INSTRUCCIONES:
Reproduzca sin ninguna alteración cada una de las líneas de las entradas que siguen.

ENTRADAS PROPORCIONADAS:
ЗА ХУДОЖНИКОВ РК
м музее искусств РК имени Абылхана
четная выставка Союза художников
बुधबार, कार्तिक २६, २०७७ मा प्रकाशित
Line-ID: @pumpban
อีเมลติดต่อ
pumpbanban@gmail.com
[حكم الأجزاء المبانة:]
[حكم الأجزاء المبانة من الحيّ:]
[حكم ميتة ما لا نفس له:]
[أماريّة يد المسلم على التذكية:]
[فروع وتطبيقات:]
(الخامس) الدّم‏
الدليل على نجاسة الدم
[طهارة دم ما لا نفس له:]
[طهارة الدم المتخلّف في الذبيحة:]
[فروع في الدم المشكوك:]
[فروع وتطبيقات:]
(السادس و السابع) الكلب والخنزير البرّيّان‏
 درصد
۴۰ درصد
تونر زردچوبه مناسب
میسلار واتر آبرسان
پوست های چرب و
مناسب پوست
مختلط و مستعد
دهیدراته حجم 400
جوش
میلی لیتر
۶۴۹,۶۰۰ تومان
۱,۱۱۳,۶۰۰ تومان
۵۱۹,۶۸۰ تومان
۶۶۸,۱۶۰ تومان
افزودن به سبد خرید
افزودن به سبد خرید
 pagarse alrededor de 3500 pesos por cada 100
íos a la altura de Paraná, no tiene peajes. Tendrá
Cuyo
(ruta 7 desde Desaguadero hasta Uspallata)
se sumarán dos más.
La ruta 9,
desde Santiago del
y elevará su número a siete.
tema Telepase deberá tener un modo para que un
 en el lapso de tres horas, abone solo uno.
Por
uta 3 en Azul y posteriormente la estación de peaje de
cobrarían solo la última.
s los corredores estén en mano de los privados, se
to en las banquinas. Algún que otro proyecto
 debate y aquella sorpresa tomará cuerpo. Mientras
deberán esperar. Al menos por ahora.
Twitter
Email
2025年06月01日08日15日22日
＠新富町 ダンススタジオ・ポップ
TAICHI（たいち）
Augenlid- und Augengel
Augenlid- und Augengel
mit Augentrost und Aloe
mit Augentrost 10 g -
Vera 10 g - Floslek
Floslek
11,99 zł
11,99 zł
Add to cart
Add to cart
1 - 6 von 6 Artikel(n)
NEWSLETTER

SOLUCIÓN DEL EJERCICIO:
ЗА ХУДОЖНИКОВ РК
м музее искусств РК имени Абылхана
четная выставка Союза художников
बुधबार, कार्तिक २६, २०७७ मा प्रकाशित
Line-ID: @pumpban
อีเมลติดต่อ
pumpbanban@gmail.com
[حكم الأجزاء المبانة:]
[حكم الأجزاء المبانة من الحيّ:]
[حكم ميتة ما لا نفس له:]
[أماريّة يد المسلم على التذكية:]
[فروع وتطبيقات:]
(الخامس) الدّم‏
الدليل على نجاسة الدم
[طهارة دم ما لا نفس له:]
[طهارة الدم المتخلّف في الذبيحة:]
[فروع في الدم المشكوك:]
[فروع وتطبيقات:]
(السادس و السابع) الكلب والخنزير البرّيّان‏
 درصد
۴۰ درصد
تونر زردچوبه مناسب
میسلار واتر آبرسان
پوست های چرب و
مناسب پوست
مختلط و مستعد
دهیدراته حجم 400
جوش
میلی لیتر
۶۴۹,۶۰۰ تومان
۱,۱۱۳,۶۰۰ تومان
۵۱۹,۶۸۰ تومان
۶۶۸,۱۶۰ تومان
افزودن به سبد خرید
افزودن به سبد خرید
 pagarse alrededor de 3500 pesos por cada 100
íos a la altura de Paraná, no tiene peajes. Tendrá
Cuyo
(ruta 7 desde Desaguadero hasta Uspallata)
se sumarán dos más.
La ruta 9,
desde Santiago del
y elevará su número a siete.
tema Telepase deberá tener un modo para que un
 en el lapso de tres horas, abone solo uno.
Por
uta 3 en Azul y posteriormente la estación de peaje de
cobrarían solo la última.
s los corredores estén en mano de los privados, se
to en las banquinas. Algún que otro proyecto
 debate y aquella sorpresa tomará cuerpo. Mientras
deberán esperar. Al menos por ahora.
Twitter
Email
2025年06月01日08日15日22日
＠新富町 ダンススタジオ・ポップ
TAICHI（たいち）
Augenlid- und Augengel
Augenlid- und Augengel
mit Augentrost und Aloe
mit Augentrost 10 g -
Vera 10 g - Floslek
Floslek
11,99 zł
11,99 zł
Add to cart
Add to cart
1 - 6 von 6 Artikel(n)
NEWSLETTER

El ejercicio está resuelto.